But so far, the trough has been wide and deep enough to allow the city's dike system to handle the rest of the river water that still flows over its natural course through the center of town.
Since last week, city workers have slowly opened massive concrete gates south of Winnipeg that normally close off the Floodway from the river. The spillover funneled into the Floodway runs north, rejoining the Red River just outside the city in a boiling torrent so loud and violent that Canadian Mounties have been called to the banks nearby to keep gawkers away.
"You don't realize how powerful this river is until you see it dump out here," Rolly Bernard, a Provincial highway worker, yelled over the roar of the spray. "It really shows you how the Floodway's doing the job."
Despite costing $63 million (Canadian) to build from 1962 until 1968 and requiring more excavation than the Canadian portion of the St. Lawrence Seaway, the Floodway's capacity is dwarfed by even larger spillways that protect New Orleans, Baton Rouge and New Madrid, Mo. from floods. Diversion channels like those and Winnipeg's are "no silver bullets" without dikes and other water control measures, said Gerald Galloway, a former U.S. Army engineer who is now dean of faculty at the Industrial College in Washington.

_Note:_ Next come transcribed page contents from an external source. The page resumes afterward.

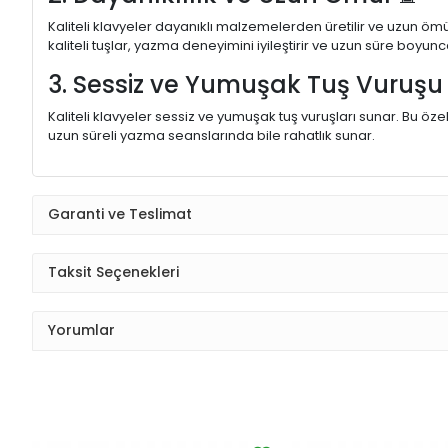
Kaliteli klavyeler dayanıklı malzemelerden üretilir ve uzun ömü
kaliteli tuşlar, yazma deneyimini iyileştirir ve uzun süre boyunc
3. Sessiz ve Yumuşak Tuş Vuruş
Kaliteli klavyeler sessiz ve yumuşak tuş vuruşları sunar. Bu öze
uzun süreli yazma seanslarında bile rahatlık sunar.
Garanti ve Teslimat
Taksit Seçenekleri
Yorumlar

But outclassed as it is by its American counterparts, the Floodway appeared to be working well enough Thursday to persuade those who know its most obscure dimensions to breathe a little easier.
"We're not safe yet," said Colp, whose co-workers were hunched over brooms, sweeping out water from the lock house--the first time the station has been flooded since it was built in 1910. "But we wouldn't be able to stand here and sweep out what little water we have if that Floodway wasn't doing its job."